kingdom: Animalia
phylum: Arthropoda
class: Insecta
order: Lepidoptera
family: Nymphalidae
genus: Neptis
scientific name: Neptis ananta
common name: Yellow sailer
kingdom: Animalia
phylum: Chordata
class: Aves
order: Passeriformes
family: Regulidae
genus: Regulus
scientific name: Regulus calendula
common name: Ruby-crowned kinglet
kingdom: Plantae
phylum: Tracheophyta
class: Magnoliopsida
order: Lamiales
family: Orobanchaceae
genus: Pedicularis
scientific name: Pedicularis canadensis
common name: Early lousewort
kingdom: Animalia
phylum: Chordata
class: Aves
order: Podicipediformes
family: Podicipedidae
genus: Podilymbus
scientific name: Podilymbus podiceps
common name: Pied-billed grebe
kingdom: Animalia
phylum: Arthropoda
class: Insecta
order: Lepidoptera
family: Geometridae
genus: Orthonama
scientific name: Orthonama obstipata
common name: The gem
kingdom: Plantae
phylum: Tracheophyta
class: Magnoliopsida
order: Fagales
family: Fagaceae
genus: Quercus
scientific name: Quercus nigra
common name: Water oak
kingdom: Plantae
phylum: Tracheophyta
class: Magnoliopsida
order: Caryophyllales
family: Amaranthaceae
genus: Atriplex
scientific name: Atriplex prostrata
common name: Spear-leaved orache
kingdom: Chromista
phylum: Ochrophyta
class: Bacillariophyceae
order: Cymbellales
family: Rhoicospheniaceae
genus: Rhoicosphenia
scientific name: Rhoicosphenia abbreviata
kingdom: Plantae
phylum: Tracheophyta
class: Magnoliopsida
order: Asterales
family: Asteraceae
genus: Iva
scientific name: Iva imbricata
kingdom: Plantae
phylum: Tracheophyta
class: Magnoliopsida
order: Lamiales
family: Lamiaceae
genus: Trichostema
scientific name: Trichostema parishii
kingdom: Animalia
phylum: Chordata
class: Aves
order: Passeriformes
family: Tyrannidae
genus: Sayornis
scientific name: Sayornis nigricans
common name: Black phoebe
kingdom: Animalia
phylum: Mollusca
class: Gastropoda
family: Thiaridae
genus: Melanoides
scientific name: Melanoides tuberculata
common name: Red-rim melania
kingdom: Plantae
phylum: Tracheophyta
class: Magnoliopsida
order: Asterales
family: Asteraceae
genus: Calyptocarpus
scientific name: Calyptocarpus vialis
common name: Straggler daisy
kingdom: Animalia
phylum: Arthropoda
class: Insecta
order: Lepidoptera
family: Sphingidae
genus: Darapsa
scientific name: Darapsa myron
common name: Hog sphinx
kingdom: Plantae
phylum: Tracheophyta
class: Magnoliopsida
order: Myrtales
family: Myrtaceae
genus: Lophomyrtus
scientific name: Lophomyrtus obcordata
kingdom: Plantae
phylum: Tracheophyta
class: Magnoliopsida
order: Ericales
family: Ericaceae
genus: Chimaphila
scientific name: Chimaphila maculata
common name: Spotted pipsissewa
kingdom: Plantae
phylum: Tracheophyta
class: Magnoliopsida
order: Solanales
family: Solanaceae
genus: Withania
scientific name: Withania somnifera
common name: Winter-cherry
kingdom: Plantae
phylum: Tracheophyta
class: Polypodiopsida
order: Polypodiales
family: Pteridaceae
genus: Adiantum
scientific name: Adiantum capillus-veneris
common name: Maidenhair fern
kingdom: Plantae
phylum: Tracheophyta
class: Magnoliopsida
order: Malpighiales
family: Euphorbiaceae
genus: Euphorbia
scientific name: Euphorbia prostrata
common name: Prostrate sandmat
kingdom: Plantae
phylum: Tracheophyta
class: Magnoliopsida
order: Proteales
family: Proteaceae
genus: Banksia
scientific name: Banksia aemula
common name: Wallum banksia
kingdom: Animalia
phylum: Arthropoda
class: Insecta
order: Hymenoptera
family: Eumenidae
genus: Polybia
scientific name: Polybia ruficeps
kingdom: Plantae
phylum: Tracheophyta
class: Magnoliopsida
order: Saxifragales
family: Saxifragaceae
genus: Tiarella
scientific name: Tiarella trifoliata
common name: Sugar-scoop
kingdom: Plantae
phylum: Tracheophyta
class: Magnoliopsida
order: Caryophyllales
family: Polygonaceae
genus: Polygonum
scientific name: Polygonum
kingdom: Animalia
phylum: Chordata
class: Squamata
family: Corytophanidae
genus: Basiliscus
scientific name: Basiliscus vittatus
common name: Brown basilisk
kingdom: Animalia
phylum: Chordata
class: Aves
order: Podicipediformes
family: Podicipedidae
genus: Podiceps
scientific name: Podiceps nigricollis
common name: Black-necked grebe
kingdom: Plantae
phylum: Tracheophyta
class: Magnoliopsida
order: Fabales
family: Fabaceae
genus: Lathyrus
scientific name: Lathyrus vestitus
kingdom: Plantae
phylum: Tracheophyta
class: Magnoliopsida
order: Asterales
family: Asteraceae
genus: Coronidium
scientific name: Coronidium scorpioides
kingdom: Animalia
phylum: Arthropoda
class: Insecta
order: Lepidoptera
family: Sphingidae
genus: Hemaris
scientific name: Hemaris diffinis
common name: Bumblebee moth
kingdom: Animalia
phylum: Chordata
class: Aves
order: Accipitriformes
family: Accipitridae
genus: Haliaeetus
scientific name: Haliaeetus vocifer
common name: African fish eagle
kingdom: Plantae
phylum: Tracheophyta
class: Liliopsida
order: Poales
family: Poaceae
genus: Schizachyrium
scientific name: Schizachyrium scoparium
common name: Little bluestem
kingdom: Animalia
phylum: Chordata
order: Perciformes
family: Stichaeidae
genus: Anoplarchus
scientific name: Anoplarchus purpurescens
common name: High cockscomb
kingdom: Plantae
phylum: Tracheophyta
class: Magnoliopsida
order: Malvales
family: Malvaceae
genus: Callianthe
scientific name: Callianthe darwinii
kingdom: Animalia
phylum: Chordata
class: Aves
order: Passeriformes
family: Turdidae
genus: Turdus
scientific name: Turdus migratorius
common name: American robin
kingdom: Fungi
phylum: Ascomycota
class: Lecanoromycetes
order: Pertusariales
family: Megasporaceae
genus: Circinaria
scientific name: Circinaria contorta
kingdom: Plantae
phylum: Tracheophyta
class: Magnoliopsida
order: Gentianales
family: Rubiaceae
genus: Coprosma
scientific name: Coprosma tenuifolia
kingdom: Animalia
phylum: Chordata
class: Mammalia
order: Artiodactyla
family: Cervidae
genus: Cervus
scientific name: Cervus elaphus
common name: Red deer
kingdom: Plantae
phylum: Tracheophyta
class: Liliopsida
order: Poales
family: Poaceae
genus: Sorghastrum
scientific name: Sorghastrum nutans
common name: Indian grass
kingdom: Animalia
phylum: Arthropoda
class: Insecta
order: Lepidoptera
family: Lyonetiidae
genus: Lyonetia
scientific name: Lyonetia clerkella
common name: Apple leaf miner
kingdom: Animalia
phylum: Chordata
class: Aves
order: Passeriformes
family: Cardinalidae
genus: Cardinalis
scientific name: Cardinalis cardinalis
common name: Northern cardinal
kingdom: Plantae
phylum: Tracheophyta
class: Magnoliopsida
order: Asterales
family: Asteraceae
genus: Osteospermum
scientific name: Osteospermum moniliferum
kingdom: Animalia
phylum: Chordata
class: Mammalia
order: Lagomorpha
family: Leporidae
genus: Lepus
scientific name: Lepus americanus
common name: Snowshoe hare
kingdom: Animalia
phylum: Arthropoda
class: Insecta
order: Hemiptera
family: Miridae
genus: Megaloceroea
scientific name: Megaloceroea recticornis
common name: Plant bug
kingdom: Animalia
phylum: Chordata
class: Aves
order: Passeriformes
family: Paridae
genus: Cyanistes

■ The exercise ■
Quote every line of the material above verbatim, from the first kingdom entry through the final line.

■ Result of this task ■
kingdom: Animalia
phylum: Arthropoda
class: Insecta
order: Lepidoptera
family: Nymphalidae
genus: Neptis
scientific name: Neptis ananta
common name: Yellow sailer
kingdom: Animalia
phylum: Chordata
class: Aves
order: Passeriformes
family: Regulidae
genus: Regulus
scientific name: Regulus calendula
common name: Ruby-crowned kinglet
kingdom: Plantae
phylum: Tracheophyta
class: Magnoliopsida
order: Lamiales
family: Orobanchaceae
genus: Pedicularis
scientific name: Pedicularis canadensis
common name: Early lousewort
kingdom: Animalia
phylum: Chordata
class: Aves
order: Podicipediformes
family: Podicipedidae
genus: Podilymbus
scientific name: Podilymbus podiceps
common name: Pied-billed grebe
kingdom: Animalia
phylum: Arthropoda
class: Insecta
order: Lepidoptera
family: Geometridae
genus: Orthonama
scientific name: Orthonama obstipata
common name: The gem
kingdom: Plantae
phylum: Tracheophyta
class: Magnoliopsida
order: Fagales
family: Fagaceae
genus: Quercus
scientific name: Quercus nigra
common name: Water oak
kingdom: Plantae
phylum: Tracheophyta
class: Magnoliopsida
order: Caryophyllales
family: Amaranthaceae
genus: Atriplex
scientific name: Atriplex prostrata
common name: Spear-leaved orache
kingdom: Chromista
phylum: Ochrophyta
class: Bacillariophyceae
order: Cymbellales
family: Rhoicospheniaceae
genus: Rhoicosphenia
scientific name: Rhoicosphenia abbreviata
kingdom: Plantae
phylum: Tracheophyta
class: Magnoliopsida
order: Asterales
family: Asteraceae
genus: Iva
scientific name: Iva imbricata
kingdom: Plantae
phylum: Tracheophyta
class: Magnoliopsida
order: Lamiales
family: Lamiaceae
genus: Trichostema
scientific name: Trichostema parishii
kingdom: Animalia
phylum: Chordata
class: Aves
order: Passeriformes
family: Tyrannidae
genus: Sayornis
scientific name: Sayornis nigricans
common name: Black phoebe
kingdom: Animalia
phylum: Mollusca
class: Gastropoda
family: Thiaridae
genus: Melanoides
scientific name: Melanoides tuberculata
common name: Red-rim melania
kingdom: Plantae
phylum: Tracheophyta
class: Magnoliopsida
order: Asterales
family: Asteraceae
genus: Calyptocarpus
scientific name: Calyptocarpus vialis
common name: Straggler daisy
kingdom: Animalia
phylum: Arthropoda
class: Insecta
order: Lepidoptera
family: Sphingidae
genus: Darapsa
scientific name: Darapsa myron
common name: Hog sphinx
kingdom: Plantae
phylum: Tracheophyta
class: Magnoliopsida
order: Myrtales
family: Myrtaceae
genus: Lophomyrtus
scientific name: Lophomyrtus obcordata
kingdom: Plantae
phylum: Tracheophyta
class: Magnoliopsida
order: Ericales
family: Ericaceae
genus: Chimaphila
scientific name: Chimaphila maculata
common name: Spotted pipsissewa
kingdom: Plantae
phylum: Tracheophyta
class: Magnoliopsida
order: Solanales
family: Solanaceae
genus: Withania
scientific name: Withania somnifera
common name: Winter-cherry
kingdom: Plantae
phylum: Tracheophyta
class: Polypodiopsida
order: Polypodiales
family: Pteridaceae
genus: Adiantum
scientific name: Adiantum capillus-veneris
common name: Maidenhair fern
kingdom: Plantae
phylum: Tracheophyta
class: Magnoliopsida
order: Malpighiales
family: Euphorbiaceae
genus: Euphorbia
scientific name: Euphorbia prostrata
common name: Prostrate sandmat
kingdom: Plantae
phylum: Tracheophyta
class: Magnoliopsida
order: Proteales
family: Proteaceae
genus: Banksia
scientific name: Banksia aemula
common name: Wallum banksia
kingdom: Animalia
phylum: Arthropoda
class: Insecta
order: Hymenoptera
family: Eumenidae
genus: Polybia
scientific name: Polybia ruficeps
kingdom: Plantae
phylum: Tracheophyta
class: Magnoliopsida
order: Saxifragales
family: Saxifragaceae
genus: Tiarella
scientific name: Tiarella trifoliata
common name: Sugar-scoop
kingdom: Plantae
phylum: Tracheophyta
class: Magnoliopsida
order: Caryophyllales
family: Polygonaceae
genus: Polygonum
scientific name: Polygonum
kingdom: Animalia
phylum: Chordata
class: Squamata
family: Corytophanidae
genus: Basiliscus
scientific name: Basiliscus vittatus
common name: Brown basilisk
kingdom: Animalia
phylum: Chordata
class: Aves
order: Podicipediformes
family: Podicipedidae
genus: Podiceps
scientific name: Podiceps nigricollis
common name: Black-necked grebe
kingdom: Plantae
phylum: Tracheophyta
class: Magnoliopsida
order: Fabales
family: Fabaceae
genus: Lathyrus
scientific name: Lathyrus vestitus
kingdom: Plantae
phylum: Tracheophyta
class: Magnoliopsida
order: Asterales
family: Asteraceae
genus: Coronidium
scientific name: Coronidium scorpioides
kingdom: Animalia
phylum: Arthropoda
class: Insecta
order: Lepidoptera
family: Sphingidae
genus: Hemaris
scientific name: Hemaris diffinis
common name: Bumblebee moth
kingdom: Animalia
phylum: Chordata
class: Aves
order: Accipitriformes
family: Accipitridae
genus: Haliaeetus
scientific name: Haliaeetus vocifer
common name: African fish eagle
kingdom: Plantae
phylum: Tracheophyta
class: Liliopsida
order: Poales
family: Poaceae
genus: Schizachyrium
scientific name: Schizachyrium scoparium
common name: Little bluestem
kingdom: Animalia
phylum: Chordata
order: Perciformes
family: Stichaeidae
genus: Anoplarchus
scientific name: Anoplarchus purpurescens
common name: High cockscomb
kingdom: Plantae
phylum: Tracheophyta
class: Magnoliopsida
order: Malvales
family: Malvaceae
genus: Callianthe
scientific name: Callianthe darwinii
kingdom: Animalia
phylum: Chordata
class: Aves
order: Passeriformes
family: Turdidae
genus: Turdus
scientific name: Turdus migratorius
common name: American robin
kingdom: Fungi
phylum: Ascomycota
class: Lecanoromycetes
order: Pertusariales
family: Megasporaceae
genus: Circinaria
scientific name: Circinaria contorta
kingdom: Plantae
phylum: Tracheophyta
class: Magnoliopsida
order: Gentianales
family: Rubiaceae
genus: Coprosma
scientific name: Coprosma tenuifolia
kingdom: Animalia
phylum: Chordata
class: Mammalia
order: Artiodactyla
family: Cervidae
genus: Cervus
scientific name: Cervus elaphus
common name: Red deer
kingdom: Plantae
phylum: Tracheophyta
class: Liliopsida
order: Poales
family: Poaceae
genus: Sorghastrum
scientific name: Sorghastrum nutans
common name: Indian grass
kingdom: Animalia
phylum: Arthropoda
class: Insecta
order: Lepidoptera
family: Lyonetiidae
genus: Lyonetia
scientific name: Lyonetia clerkella
common name: Apple leaf miner
kingdom: Animalia
phylum: Chordata
class: Aves
order: Passeriformes
family: Cardinalidae
genus: Cardinalis
scientific name: Cardinalis cardinalis
common name: Northern cardinal
kingdom: Plantae
phylum: Tracheophyta
class: Magnoliopsida
order: Asterales
family: Asteraceae
genus: Osteospermum
scientific name: Osteospermum moniliferum
kingdom: Animalia
phylum: Chordata
class: Mammalia
order: Lagomorpha
family: Leporidae
genus: Lepus
scientific name: Lepus americanus
common name: Snowshoe hare
kingdom: Animalia
phylum: Arthropoda
class: Insecta
order: Hemiptera
family: Miridae
genus: Megaloceroea
scientific name: Megaloceroea recticornis
common name: Plant bug
kingdom: Animalia
phylum: Chordata
class: Aves
order: Passeriformes
family: Paridae
genus: Cyanistes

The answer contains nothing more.